In New York City, a Jewish man was brutally beaten by a group of anti-Israel protestors in Times Square, while in Los Angeles, a group of Jewish diners at a kosher restaurant were assaulted by a group waving Palestinian flags. In the UK, jihadist groups protesting Israel chanted for Jews to be murdered. A pro-Palestinian convoy drove through a Jewish neighborhood in North London with one occupant of the vehicle shouting through a loudspeaker “f**k the Jews,” “f**k their daughters,” “f**k their mothers,” and “rape their daughters.” CST also recorded 33 physical assaults on Jews during the war, including one vicious attack on a rabbi in Essex.

It’s also important to note that this outbreak of hatred towards Jews isn’t unique. Such surges of antisemitism almost always occur when anti-Israel activism surges during Israeli conflicts with Hamas – this one, however, was even more severe than what we’ve seen in the past – even though the conflict was briefer and the casualties substantially fewer.

It’s irresponsible of media outlets to ignore the toxic ideology and real-world impact on Jewish lives of BDS while covering the Ben & Jerry’s decision to stop selling their product to Jews in Israeli communities across the Green Line.

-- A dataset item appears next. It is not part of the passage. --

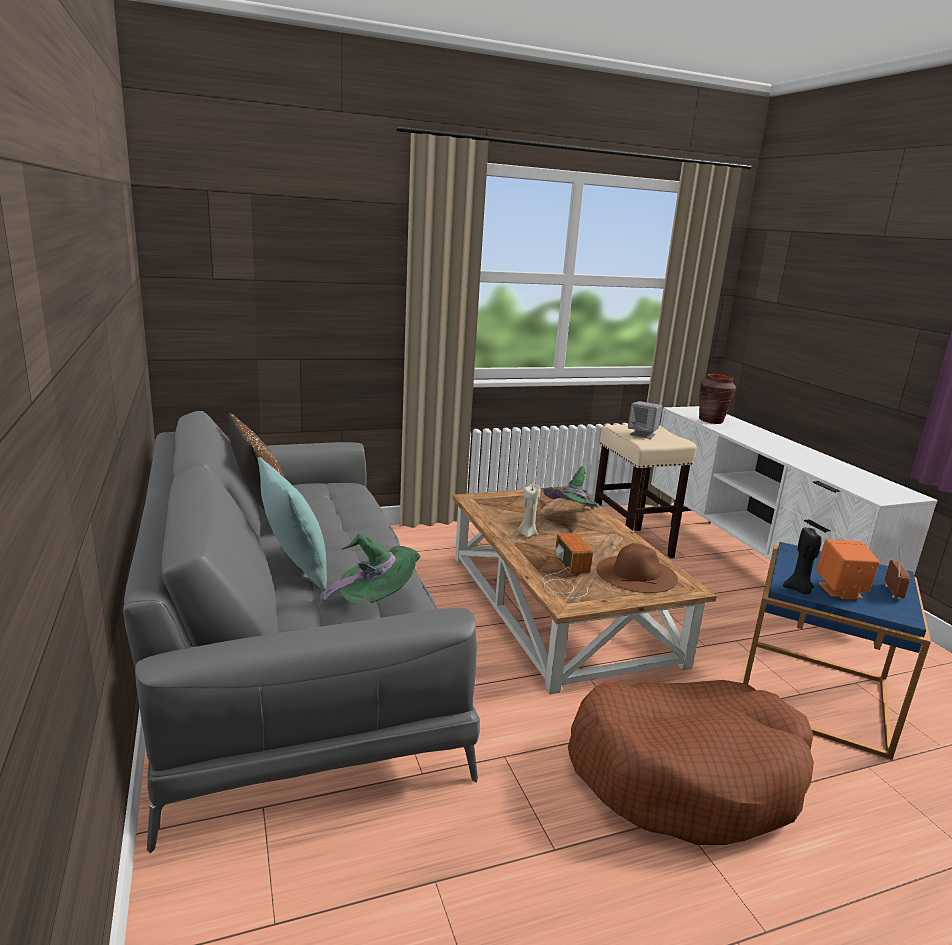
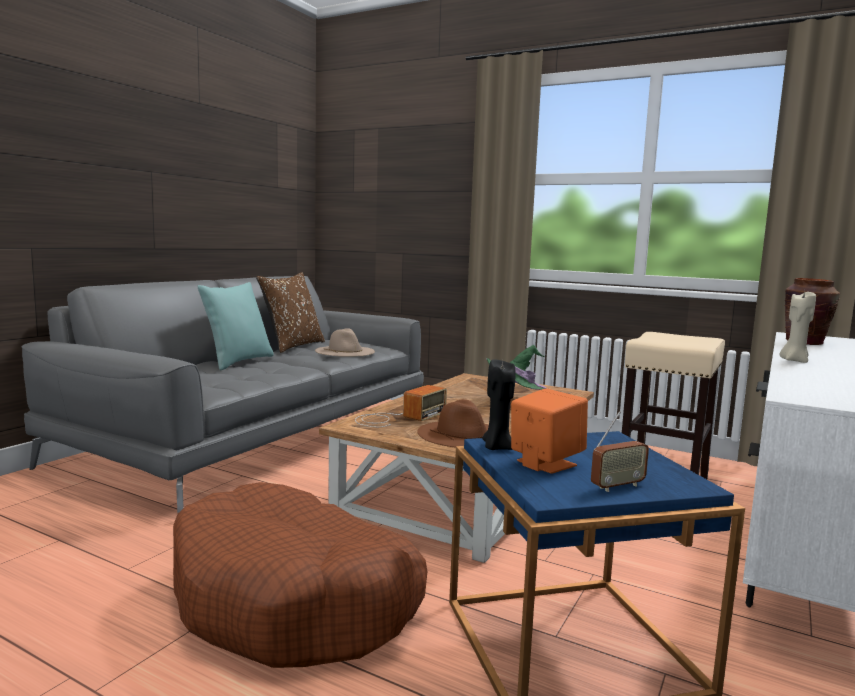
camera: 50 degrees right, 10 degrees down
green hat [320,533,421,607] -> none
beige candle [517,483,540,538] -> beige candle moved to [779,290,816,363]
grey speaker [628,401,662,439] -> none
none -> beige hat [315,328,375,357]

It’s hard to imagine outlets failing to hold another political movement to account if their advocacy so dramatically and obviously fueled bigoted verbal abuse and outright violence against a historically oppressed minority. Media outlets covering the Ben & Jerry’s compliance with the movement to boycott the Jewish state must provide news consumers full, accurate information on the bigoted goals and ideology of BDS, and the danger their activism often represents to the Jewish community.